Howard Vollum on of the four original partners of Tektronix
The first oscilloscope from Tektronix

 

 

 

 

 

 

 

 

When researchers at Portland State University created a celestial metaphor to help visualize the evolution of Oregon’s high-tech ecosystem, it put Tektronix at the center of the universe. Shortly after the company was founded in 1946, Howard Vollum, one of four original partners, came up with an advanced oscilloscope to measure the strength and patterns of high-speed electric waves. The breakthrough put Oregon on the high-tech map and catapulted the company to become the world’s top manufacturer of specialized measurement instruments, according to the Oregon Historical Society. The company attracted keen high-tech minds and it also trained workers via its education program, dubbed the “University of Tektronix.” Innovations and talent spun off into startups, making Tektronix the first sapling in what would become Oregon’s Silicon Forest. The companies it seeded included Planar Systems, TriQuint Semiconductors, PixelWorks and Mentor Graphics. Tektronix also helped lure Intel to Oregon in the 1970s. Tektronix’ market dominance and workforce have fallen since its heyday. But you can’t understate its importance, said Rosenfeld of the Oregon Venture Fund. “You can see the signature DNA of Tektronix in how it shaped the entire region’s tech economy,” he said. “All of the digital display and imaging companies we have here may not have started here if not for them.”

THE NEXT BIG THING?

A world away from the Silicon Forest, a major investment in Lakeview could tap the actual forest for jobs. Set to break ground this year, the Red Rock Biofuels project proposes to convert tons of woody biomass into renewable jet fuel, with the U.S. Navy as one of the buyers.

AND, OF COURSE, NIKE

It was the waffle iron that could. The search for a better and lighter running shoe for sprinters at the University of Oregon took legendary coach Bill Bowerman to the kitchen, where he found the perfect tool to melt the rubber soles of shoes: A waffle iron. The resulting shoes—the Waffle Trainer— were among the early products at the edgling company he formed with one of his middle-distance runners, Phil Knight. “A shoe must be three things,” he is quoted as saying on the company’s website. “It must be light, comfortable, and it’s got to go the distance

Launched in 1964 as Blue Ribbon Sports and first selling imported shoes, the company adopted its moniker of Nike Inc. in the 1970s—named after the Greek goddess of victory.
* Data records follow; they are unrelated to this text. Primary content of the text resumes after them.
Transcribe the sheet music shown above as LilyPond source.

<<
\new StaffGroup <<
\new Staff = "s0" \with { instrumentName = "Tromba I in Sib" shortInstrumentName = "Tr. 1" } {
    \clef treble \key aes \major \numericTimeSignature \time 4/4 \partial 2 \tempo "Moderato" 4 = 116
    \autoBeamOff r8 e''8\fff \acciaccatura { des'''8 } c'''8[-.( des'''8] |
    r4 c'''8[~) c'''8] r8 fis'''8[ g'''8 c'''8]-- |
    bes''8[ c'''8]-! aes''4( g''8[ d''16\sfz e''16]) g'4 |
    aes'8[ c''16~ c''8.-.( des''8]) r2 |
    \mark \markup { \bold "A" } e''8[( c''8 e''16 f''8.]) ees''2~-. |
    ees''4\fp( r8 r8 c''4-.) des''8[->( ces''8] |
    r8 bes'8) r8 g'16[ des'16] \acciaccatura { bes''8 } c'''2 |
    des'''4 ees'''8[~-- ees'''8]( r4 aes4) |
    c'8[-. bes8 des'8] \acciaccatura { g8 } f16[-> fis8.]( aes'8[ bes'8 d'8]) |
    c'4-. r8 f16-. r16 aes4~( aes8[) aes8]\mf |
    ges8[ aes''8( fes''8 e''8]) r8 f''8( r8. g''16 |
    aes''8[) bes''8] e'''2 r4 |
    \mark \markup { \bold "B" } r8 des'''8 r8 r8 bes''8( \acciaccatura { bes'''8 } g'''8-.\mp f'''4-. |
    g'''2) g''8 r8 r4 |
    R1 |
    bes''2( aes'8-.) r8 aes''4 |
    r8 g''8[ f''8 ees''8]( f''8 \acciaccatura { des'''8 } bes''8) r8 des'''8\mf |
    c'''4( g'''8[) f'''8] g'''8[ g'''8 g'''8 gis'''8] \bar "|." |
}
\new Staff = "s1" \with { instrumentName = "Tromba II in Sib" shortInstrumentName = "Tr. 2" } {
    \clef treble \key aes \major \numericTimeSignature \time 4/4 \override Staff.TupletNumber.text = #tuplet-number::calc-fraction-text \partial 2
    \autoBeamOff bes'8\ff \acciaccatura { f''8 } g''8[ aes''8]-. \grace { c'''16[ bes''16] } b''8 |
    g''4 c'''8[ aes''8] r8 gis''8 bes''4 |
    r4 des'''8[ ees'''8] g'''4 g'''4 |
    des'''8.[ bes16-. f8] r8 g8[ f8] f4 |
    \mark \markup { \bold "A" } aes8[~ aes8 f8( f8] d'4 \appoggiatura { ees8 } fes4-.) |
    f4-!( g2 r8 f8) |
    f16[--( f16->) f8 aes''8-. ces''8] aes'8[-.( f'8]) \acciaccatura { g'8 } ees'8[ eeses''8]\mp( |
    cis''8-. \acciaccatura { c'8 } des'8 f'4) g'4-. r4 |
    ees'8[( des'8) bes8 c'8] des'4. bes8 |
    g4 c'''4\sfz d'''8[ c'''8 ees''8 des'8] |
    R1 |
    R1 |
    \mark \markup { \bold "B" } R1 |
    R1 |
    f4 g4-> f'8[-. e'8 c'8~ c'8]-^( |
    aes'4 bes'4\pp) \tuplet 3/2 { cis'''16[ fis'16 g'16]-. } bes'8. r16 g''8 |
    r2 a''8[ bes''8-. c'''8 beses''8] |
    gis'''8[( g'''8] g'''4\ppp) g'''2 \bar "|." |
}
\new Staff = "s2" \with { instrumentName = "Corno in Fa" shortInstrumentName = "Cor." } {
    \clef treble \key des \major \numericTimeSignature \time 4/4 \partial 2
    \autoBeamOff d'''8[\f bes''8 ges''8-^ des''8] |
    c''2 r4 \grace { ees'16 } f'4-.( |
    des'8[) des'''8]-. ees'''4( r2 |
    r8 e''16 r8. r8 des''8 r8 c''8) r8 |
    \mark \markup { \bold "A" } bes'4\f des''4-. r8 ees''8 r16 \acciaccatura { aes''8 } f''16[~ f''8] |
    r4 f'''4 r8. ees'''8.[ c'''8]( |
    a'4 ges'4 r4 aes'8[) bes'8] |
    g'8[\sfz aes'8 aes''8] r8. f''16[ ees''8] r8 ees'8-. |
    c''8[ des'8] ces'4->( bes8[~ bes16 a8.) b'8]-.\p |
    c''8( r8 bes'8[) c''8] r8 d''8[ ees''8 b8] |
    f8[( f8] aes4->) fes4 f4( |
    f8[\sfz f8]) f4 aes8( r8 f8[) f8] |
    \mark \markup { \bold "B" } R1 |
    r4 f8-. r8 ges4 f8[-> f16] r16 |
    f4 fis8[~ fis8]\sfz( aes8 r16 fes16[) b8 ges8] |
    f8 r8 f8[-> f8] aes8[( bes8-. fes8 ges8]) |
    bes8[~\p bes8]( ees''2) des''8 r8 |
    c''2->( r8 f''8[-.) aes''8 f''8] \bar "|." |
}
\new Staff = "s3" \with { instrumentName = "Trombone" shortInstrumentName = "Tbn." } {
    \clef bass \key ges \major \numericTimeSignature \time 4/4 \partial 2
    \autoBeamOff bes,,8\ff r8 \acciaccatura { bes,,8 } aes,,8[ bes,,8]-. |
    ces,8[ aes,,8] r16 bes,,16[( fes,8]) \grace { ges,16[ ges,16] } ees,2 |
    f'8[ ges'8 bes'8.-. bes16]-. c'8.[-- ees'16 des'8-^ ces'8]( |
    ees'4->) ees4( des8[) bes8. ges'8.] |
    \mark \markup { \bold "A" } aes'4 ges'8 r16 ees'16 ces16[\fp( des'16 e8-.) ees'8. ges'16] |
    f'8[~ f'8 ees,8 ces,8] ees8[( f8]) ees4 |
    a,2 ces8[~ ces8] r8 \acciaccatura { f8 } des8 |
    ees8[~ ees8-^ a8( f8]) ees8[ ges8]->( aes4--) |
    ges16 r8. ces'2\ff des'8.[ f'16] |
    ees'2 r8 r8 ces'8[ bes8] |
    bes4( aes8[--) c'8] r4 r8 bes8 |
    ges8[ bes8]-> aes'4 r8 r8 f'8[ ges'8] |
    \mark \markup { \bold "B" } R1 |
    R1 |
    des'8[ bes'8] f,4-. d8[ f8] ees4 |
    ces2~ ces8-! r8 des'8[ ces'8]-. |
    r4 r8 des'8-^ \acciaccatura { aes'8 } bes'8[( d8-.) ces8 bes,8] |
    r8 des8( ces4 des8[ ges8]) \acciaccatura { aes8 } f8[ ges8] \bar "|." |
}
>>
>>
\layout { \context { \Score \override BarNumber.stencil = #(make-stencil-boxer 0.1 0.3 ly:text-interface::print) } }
With Knight at the helm, Nike became the world’s leading athletic footwear maker and supplier, living up to the company name. And the waffle iron? Rescued from a garbage pile, it now lives in a protective case at Nike’s World Headquarters in Beaverton.

THE NEXT BIG THING?

When it comes to innovation, it’s a safe bet that Nike will just do it. Oregon’s cluster of athletic apparel companies is churning out patents, and Nike is leading the charge. According to Investor’s Business Daily, Nike was granted almost 500 patents in 2015 alone and ended the year with 5,060 issued patents— more than Ford, Pfizer and Lockheed Martin.